Task to carry out
Reproduce, from the lines below, exactly the stretch that begins at the line containing "amenities, including indoor" and ends at the line containing "central location, strong", both included.

[Stored data entries]
========
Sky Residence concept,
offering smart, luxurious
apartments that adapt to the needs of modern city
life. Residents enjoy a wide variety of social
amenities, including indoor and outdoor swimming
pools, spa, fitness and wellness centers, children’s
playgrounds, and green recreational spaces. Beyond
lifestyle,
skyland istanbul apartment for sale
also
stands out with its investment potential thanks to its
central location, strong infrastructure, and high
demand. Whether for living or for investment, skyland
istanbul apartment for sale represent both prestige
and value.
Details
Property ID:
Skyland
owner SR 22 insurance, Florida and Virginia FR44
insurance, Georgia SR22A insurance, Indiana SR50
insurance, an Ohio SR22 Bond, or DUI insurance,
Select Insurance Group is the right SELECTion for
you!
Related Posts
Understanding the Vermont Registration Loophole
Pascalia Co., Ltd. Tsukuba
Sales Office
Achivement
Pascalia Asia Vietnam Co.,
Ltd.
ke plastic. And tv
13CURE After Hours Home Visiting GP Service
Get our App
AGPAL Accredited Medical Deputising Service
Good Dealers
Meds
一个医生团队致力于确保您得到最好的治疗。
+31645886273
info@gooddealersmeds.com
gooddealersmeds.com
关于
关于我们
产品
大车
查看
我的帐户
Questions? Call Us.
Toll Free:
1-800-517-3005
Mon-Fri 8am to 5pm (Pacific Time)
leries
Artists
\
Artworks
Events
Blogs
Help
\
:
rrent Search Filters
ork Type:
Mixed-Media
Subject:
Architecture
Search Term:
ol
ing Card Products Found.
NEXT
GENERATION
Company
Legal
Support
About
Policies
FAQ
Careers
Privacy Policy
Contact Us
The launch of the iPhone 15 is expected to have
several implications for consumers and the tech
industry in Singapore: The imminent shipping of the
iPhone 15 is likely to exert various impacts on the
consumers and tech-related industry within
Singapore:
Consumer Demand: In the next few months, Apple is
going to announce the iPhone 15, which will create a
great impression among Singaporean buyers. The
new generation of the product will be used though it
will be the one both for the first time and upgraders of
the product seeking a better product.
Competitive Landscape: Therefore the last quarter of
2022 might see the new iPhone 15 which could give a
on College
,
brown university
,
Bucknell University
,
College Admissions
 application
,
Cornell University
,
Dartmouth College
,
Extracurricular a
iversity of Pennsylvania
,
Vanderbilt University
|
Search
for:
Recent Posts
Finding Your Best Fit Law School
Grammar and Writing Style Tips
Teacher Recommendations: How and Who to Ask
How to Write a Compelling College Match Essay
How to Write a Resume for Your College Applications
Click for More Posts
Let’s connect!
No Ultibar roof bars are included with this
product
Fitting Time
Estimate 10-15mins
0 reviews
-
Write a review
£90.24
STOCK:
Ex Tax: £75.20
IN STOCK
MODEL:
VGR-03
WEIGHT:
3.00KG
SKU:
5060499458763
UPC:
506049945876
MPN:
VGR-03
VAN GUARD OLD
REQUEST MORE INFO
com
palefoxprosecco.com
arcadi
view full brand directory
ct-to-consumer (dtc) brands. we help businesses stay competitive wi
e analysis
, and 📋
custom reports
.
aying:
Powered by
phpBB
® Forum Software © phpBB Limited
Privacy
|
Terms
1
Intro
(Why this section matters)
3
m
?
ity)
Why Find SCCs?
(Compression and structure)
========
Output
amenities, including indoor and outdoor swimming
pools, spa, fitness and wellness centers, children’s
playgrounds, and green recreational spaces. Beyond
lifestyle,
skyland istanbul apartment for sale
also
stands out with its investment potential thanks to its
central location, strong infrastructure, and high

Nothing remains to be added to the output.